Provided material Block Start
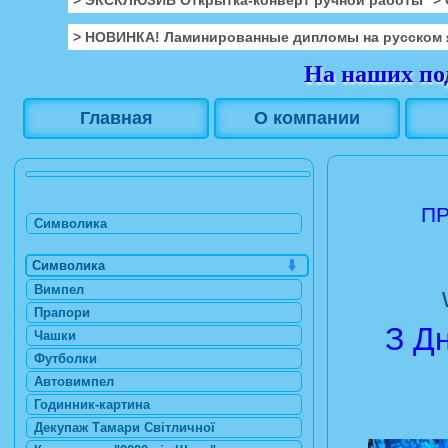
> НОВИНКА! Ламинированные дипломы на русском 
На наших под
Главная
О компании
ПР
Символика
Символика
Вимпел
Прапори
З Д
Чашки
Футболки
Автовимпел
Годинник-картина
Декупаж Тамари Світличної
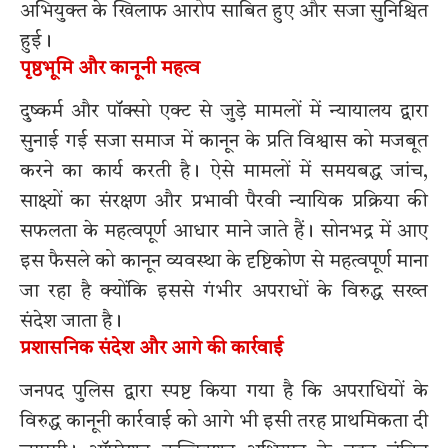
अभियुक्त के खिलाफ आरोप साबित हुए और सजा सुनिश्चित
हुई।
पृष्ठभूमि और कानूनी महत्व
दुष्कर्म और पॉक्सो एक्ट से जुड़े मामलों में न्यायालय द्वारा
सुनाई गई सजा समाज में कानून के प्रति विश्वास को मजबूत
करने का कार्य करती है। ऐसे मामलों में समयबद्ध जांच,
साक्ष्यों का संरक्षण और प्रभावी पैरवी न्यायिक प्रक्रिया की
सफलता के महत्वपूर्ण आधार माने जाते हैं। सोनभद्र में आए
इस फैसले को कानून व्यवस्था के दृष्टिकोण से महत्वपूर्ण माना
जा रहा है क्योंकि इससे गंभीर अपराधों के विरुद्ध सख्त
संदेश जाता है।
प्रशासनिक संदेश और आगे की कार्रवाई
जनपद पुलिस द्वारा स्पष्ट किया गया है कि अपराधियों के
विरुद्ध कानूनी कार्रवाई को आगे भी इसी तरह प्राथमिकता दी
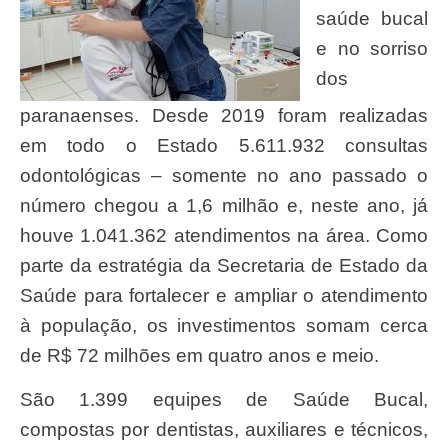
saúde bucal
e no sorriso
dos
paranaenses. Desde 2019 foram realizadas
em todo o Estado 5.611.932 consultas
odontológicas – somente no ano passado o
número chegou a 1,6 milhão e, neste ano, já
houve 1.041.362 atendimentos na área. Como
parte da estratégia da Secretaria de Estado da
Saúde para fortalecer e ampliar o atendimento
à população, os investimentos somam cerca
de R$ 72 milhões em quatro anos e meio.
São 1.399 equipes de Saúde Bucal,
compostas por dentistas, auxiliares e técnicos,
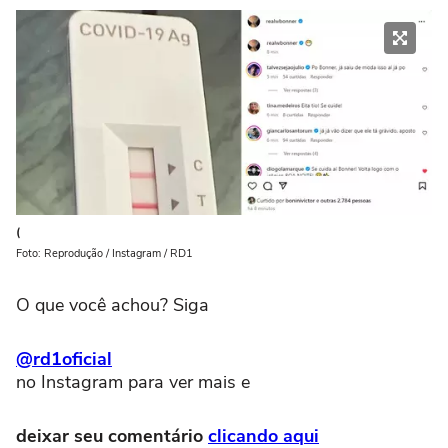
(
Foto: Reprodução / Instagram / RD1
O que você achou? Siga
@rd1oficial
no Instagram para ver mais e
deixar seu comentário
clicando aqui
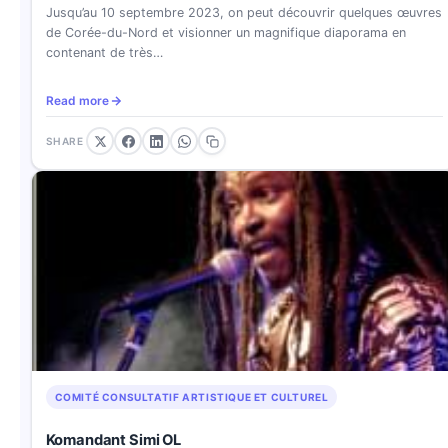
Jusqu’au 10 septembre 2023, on peut découvrir quelques œuvres
de Corée-du-Nord et visionner un magnifique diaporama en
contenant de très…
Read more
SHARE
COMITÉ CONSULTATIF ARTISTIQUE ET CULTUREL
Komandant Simi OL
Provided material Block End
- Action item -
Repeat the text of every row above word for word, and leave the pictures out of your answer.

- Expected answer -
> НОВИНКА! Ламинированные дипломы на русском 
На наших под
Главная
О компании
ПР
Символика
Символика
Вимпел
Прапори
З Д
Чашки
Футболки
Автовимпел
Годинник-картина
Декупаж Тамари Світличної
अभियुक्त के खिलाफ आरोप साबित हुए और सजा सुनिश्चित
हुई।
पृष्ठभूमि और कानूनी महत्व
दुष्कर्म और पॉक्सो एक्ट से जुड़े मामलों में न्यायालय द्वारा
सुनाई गई सजा समाज में कानून के प्रति विश्वास को मजबूत
करने का कार्य करती है। ऐसे मामलों में समयबद्ध जांच,
साक्ष्यों का संरक्षण और प्रभावी पैरवी न्यायिक प्रक्रिया की
सफलता के महत्वपूर्ण आधार माने जाते हैं। सोनभद्र में आए
इस फैसले को कानून व्यवस्था के दृष्टिकोण से महत्वपूर्ण माना
जा रहा है क्योंकि इससे गंभीर अपराधों के विरुद्ध सख्त
संदेश जाता है।
प्रशासनिक संदेश और आगे की कार्रवाई
जनपद पुलिस द्वारा स्पष्ट किया गया है कि अपराधियों के
विरुद्ध कानूनी कार्रवाई को आगे भी इसी तरह प्राथमिकता दी
saúde bucal
e no sorriso
dos
paranaenses. Desde 2019 foram realizadas
em todo o Estado 5.611.932 consultas
odontológicas – somente no ano passado o
número chegou a 1,6 milhão e, neste ano, já
houve 1.041.362 atendimentos na área. Como
parte da estratégia da Secretaria de Estado da
Saúde para fortalecer e ampliar o atendimento
à população, os investimentos somam cerca
de R$ 72 milhões em quatro anos e meio.
São 1.399 equipes de Saúde Bucal,
compostas por dentistas, auxiliares e técnicos,
(
Foto: Reprodução / Instagram / RD1
O que você achou? Siga
@rd1oficial
no Instagram para ver mais e
deixar seu comentário
clicando aqui
Jusqu’au 10 septembre 2023, on peut découvrir quelques œuvres
de Corée-du-Nord et visionner un magnifique diaporama en
contenant de très…
Read more
SHARE
COMITÉ CONSULTATIF ARTISTIQUE ET CULTUREL
Komandant Simi OL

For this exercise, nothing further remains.